OQ-0003 — Vendor-published rules: include or exclude?
| Field | Value |
|---|---|
| ID | OQ-0003 |
| Date opened | 2026-05-24 |
| Status | RESOLVED |
| Resolved in | DEC-0006 |
| Target phase | R5.2 |
Question: Should the study corpus include vendor-published detection rules (e.g., CrowdStrike, Microsoft Sentinel built-ins, Palo Alto) in addition to community-published rules (SigmaHQ, Elastic, Splunk ES Content)?
Why deferred: Vendor rules raise access, licensing, and attribution complexity. Including them would strengthen generalizability but may require legal review and complicates disclosure (§8.2). Requires a deliberate decision about scope, not a default.
Stakes: Determines the corpus sampling frame (./protocol §5.2) and the generalizability claim in the paper. If excluded, the paper must be explicit about the community-only scope.
Resolution: Phase 1 includes public, citable vendor-published rules only when they are part of the native Elastic or high-fidelity Sigma-to-Elastic confirmatory scope. Closed, managed-service-only, paid-only, or private vendor rule sets are excluded.
OQ-0004 — Corpus snapshot cutoff date
| Field | Value |
|---|---|
| ID | OQ-0004 |
| Date opened | 2026-05-24 |
| Status | RESOLVED |
| Resolved in | DEC-0006 |
| Target phase | R5.2 / E1 |
Question: What date should be used as the corpus snapshot cutoff? Public detection repositories are continuously updated; any date chosen will be stale by the time the paper is published.

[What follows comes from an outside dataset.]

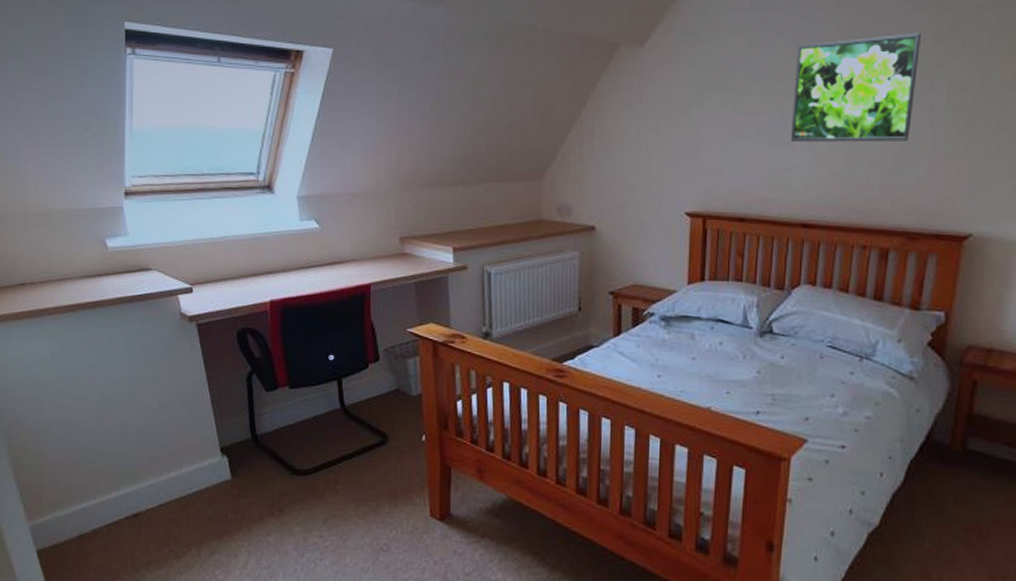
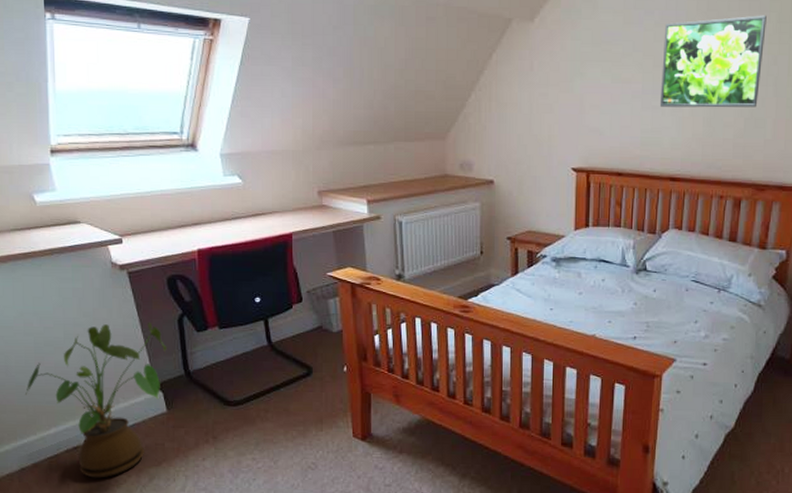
house plant: none [88,379,234,550] -> present [25,322,167,478]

Why deferred: The cutoff date is a methodological commitment that must be made once, recorded in the protocol, and held constant throughout the study. The right choice balances recency (more rules, more current threat landscape) against stability (rules change during multi-month study). Needs to be set no later than the start of Phase E1.

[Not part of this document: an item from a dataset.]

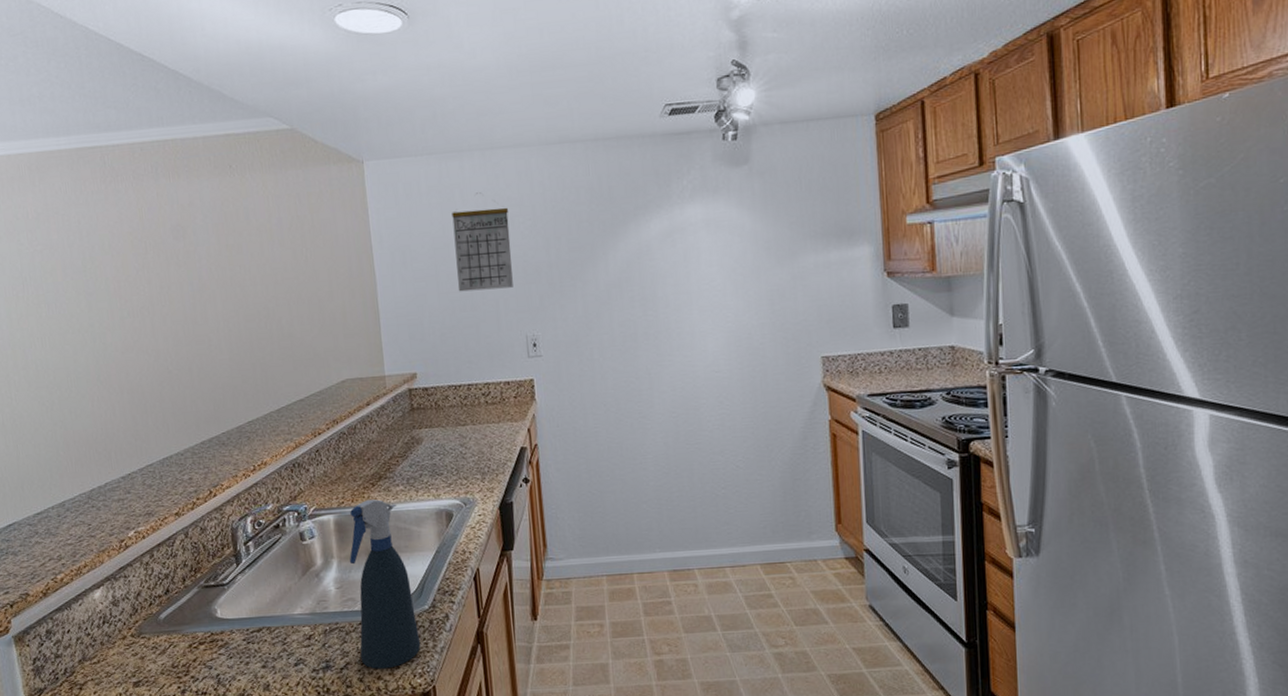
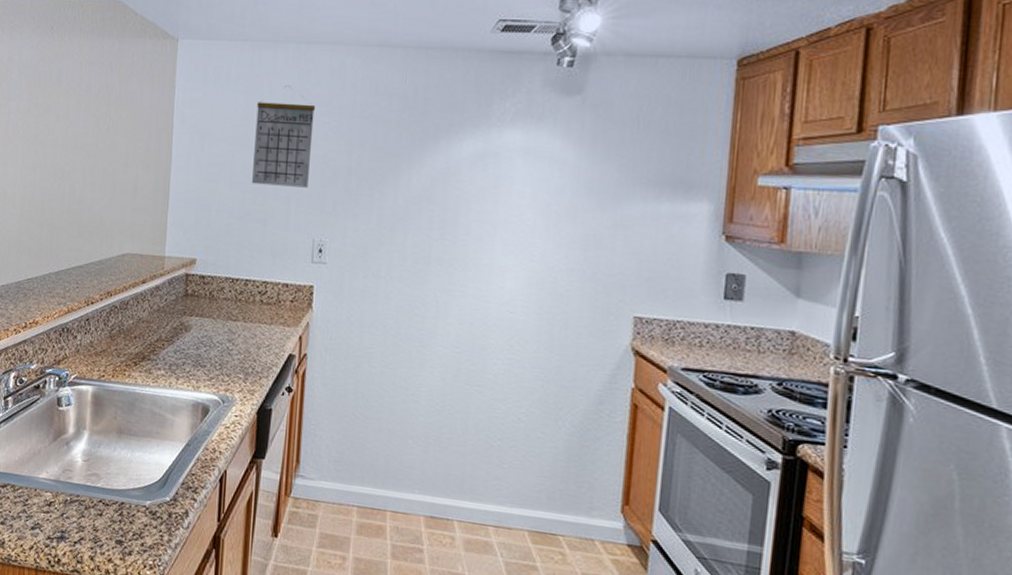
spray bottle: present [349,499,421,669] -> none [95,378,157,554]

Stakes: Affects corpus size, rule maturity analysis, reproducibility, and the temporal scope of the generalizability claim.
Resolution: The Phase 1 corpus snapshot cutoff is 2026-05-25. Later upstream changes are excluded from confirmatory Phase 1 unless the protocol is amended before lock.
OQ-0005 — Inter-rater reliability protocol for manual mutation review
| Field | Value |
|---|---|
| ID | OQ-0005 |
| Date opened | 2026-05-24 |
| Status | RESOLVED |
| Resolved in | DEC-0006 |
| Target phase | R5.7 |
Question: What inter-rater reliability (IRR) protocol should be used for the manual review step that validates functional equivalence of LLM-generated mutations? How many raters, what background, what agreement metric, and what threshold constitutes acceptable reliability?
Why deferred: Solo-researcher constraint creates a structural problem here — independent raters require collaboration. Options include: recruiting volunteer reviewers from the security community, using a second LLM as a pseudo-rater, or applying a rule-based functional equivalence checker rather than human judgment. Each option has different validity implications. Requires a deliberate decision.
Stakes: Directly affects construct validity (./protocol §6.4). IRR is often the weakest link in manual annotation studies. Must be decided before Phase E3.
Resolution: Section 5.7 now requires a coding guide, reviewer-drift pilot, and an independent second reviewer for at least 300 mutation-review decisions with Cohen's kappa reported. If no independent second reviewer can be recruited before lock, confirmatory N must be downscoped and the remainder labeled exploratory.